Scarborough Calls Quentin Tarantino 'A Pornographer of Violence'

April 4th, 2013 9:17 AM

Campbell Brown appeared on today's Morning Joe to promote her campaign against violence in entertainment media.  But while she made some solid suggestions, it was Joe Scarborough who took matters a quantum leap further, calling Quentin Tarantino "a pornographer of violence."

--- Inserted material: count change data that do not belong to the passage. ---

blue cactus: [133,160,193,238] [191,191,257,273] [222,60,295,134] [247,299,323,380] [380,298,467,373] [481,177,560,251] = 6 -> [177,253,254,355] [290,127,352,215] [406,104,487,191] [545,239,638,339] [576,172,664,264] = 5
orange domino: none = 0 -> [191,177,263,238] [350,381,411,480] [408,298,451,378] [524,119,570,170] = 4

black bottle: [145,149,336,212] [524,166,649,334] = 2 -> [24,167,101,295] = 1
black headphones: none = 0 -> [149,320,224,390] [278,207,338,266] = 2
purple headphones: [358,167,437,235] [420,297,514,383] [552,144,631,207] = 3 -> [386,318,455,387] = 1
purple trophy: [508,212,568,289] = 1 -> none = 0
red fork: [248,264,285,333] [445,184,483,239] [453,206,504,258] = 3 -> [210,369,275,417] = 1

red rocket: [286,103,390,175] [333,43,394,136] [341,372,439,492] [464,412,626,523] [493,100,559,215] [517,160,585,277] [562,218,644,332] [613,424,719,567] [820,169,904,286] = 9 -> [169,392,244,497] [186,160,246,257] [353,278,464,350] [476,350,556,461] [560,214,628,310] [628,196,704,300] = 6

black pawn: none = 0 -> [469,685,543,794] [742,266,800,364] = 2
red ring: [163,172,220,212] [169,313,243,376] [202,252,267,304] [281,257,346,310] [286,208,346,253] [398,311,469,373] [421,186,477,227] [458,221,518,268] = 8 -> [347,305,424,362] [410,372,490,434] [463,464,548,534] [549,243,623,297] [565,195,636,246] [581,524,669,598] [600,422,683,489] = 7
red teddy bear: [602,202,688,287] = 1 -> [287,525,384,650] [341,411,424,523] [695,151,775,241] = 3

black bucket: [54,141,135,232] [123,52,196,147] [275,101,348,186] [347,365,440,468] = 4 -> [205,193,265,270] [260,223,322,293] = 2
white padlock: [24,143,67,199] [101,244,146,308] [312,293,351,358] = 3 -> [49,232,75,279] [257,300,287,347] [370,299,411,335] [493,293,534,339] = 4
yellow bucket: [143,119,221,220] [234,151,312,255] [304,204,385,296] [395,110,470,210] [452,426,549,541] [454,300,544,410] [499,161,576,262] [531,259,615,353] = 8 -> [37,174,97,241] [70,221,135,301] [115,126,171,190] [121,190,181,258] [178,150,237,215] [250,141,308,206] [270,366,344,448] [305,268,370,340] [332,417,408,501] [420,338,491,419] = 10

In line with her op-ed in yesterday's Wall Street Journal, Brown criticized President Obama, post Newtown, for focusing almost exclusively on gun control while largely ignoring the issue of violence in media.  She encouraged him to pull a Sister Souljah/Nixon-to-China and use his extraordinary ties with Hollywood to bring pressure on media makers to deal with the extreme violence they purvey.  But it was Scarborough who used the strongest language, repeatedly calling Tarantino a pornographer, accusing him of coarsening America's culture, and asking when America is going to start calling out people like him. View the video after the jump.



Watch Scarborough scathe of one America's most influential movie producer/directors.

 

JOE SCARBOROUGH:  What would be a lot more effective if if arbiters of what is culturally acceptable would start treating people like Quentin Tarantino like the pornographer that he is. Here's a guy right after Newton that was as unbelievably insensitive as anybody in the NRA. The things he said afterwards: just as insensitive. And yet, this man was the toast of Hollywood. Despite the graphic violence in all of his movies including the last on, that again was just praised to high heavens. He is a pornographer of violence. He has made hundreds of millions of dollars for people in Hollywood by being a pornographer of violence, by coarsening America's culture, by bloodying America's culture. and yet he is still praised. When are we culturally going to start calling out people like this?


My two cents:  I pretty much stopped going to the movies about 10 years ago, but in recent times have starting watching some, and did see Django Unchained.  In the movie's early going, I found some of the characters intriguing.  But by the end, it had degenerated into such a total bloodbath that I found myself wondering what Tarantino's point was other than to treat his audience to an orgy of violence.